Potential limitations in this review may involve the exclusion of full-text publications that are unable to be accessed free of charge, and older dated publications may be missed. No anticipated operational issues in relation to the completion of scoping review processes are expected. The scoping review methodology will enable us to make relevant amendments (and document those changes) to the scoping protocol as required.

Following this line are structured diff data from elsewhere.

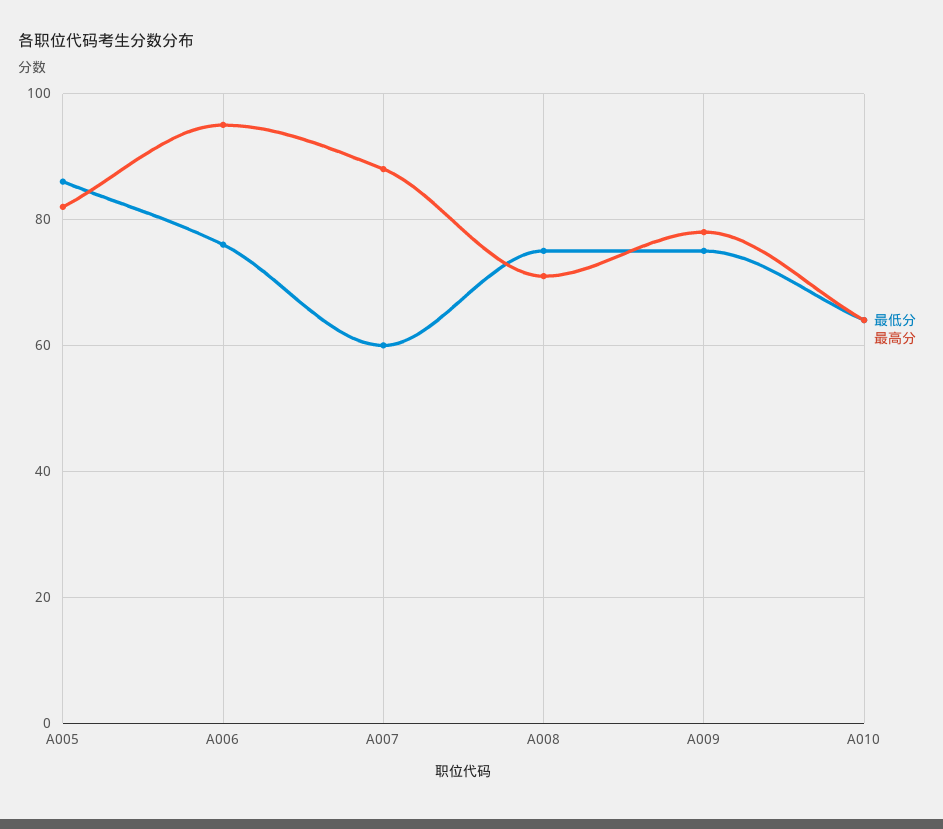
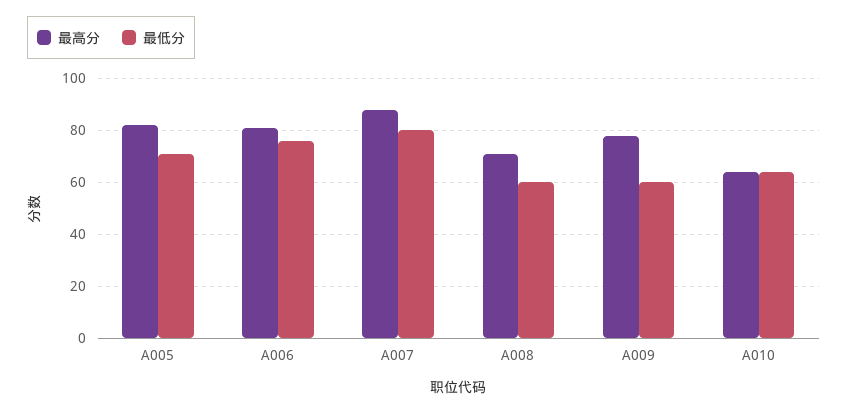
  {
    "最低分": {
-     "A005": 85,
+     "A005": 70,
      "A006": 75,
-     "A007": 60,
+     "A007": 80,
-     "A008": 75,
+     "A008": 60,
-     "A009": 75,
+     "A009": 60,
      "A010": 65
    },
    "最高分": {
      "A005": 80,
-     "A006": 95,
+     "A006": 80,
      "A007": 90,
      "A008": 70,
      "A009": 80,
      "A010": 65
    }
  }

Findings from this scoping review will make a valuable contribution towards recommendations for addressing BPD-related stigma in healthcare systems to improve the delivery of person-centered care and health outcomes for this population [8, 40]. Findings from this review will be disseminated through publications in peer-reviewed journals, conferences, and by partner organizations. The proposed scoping review will be reported in accordance with the reporting guidance provided in the PRISMA extension statement for scoping reviews (PRISMA-ScR) [41]. Any amendments made to this protocol when conducting the review will be outlined and reported in the Open Science Framework and in the final manuscript.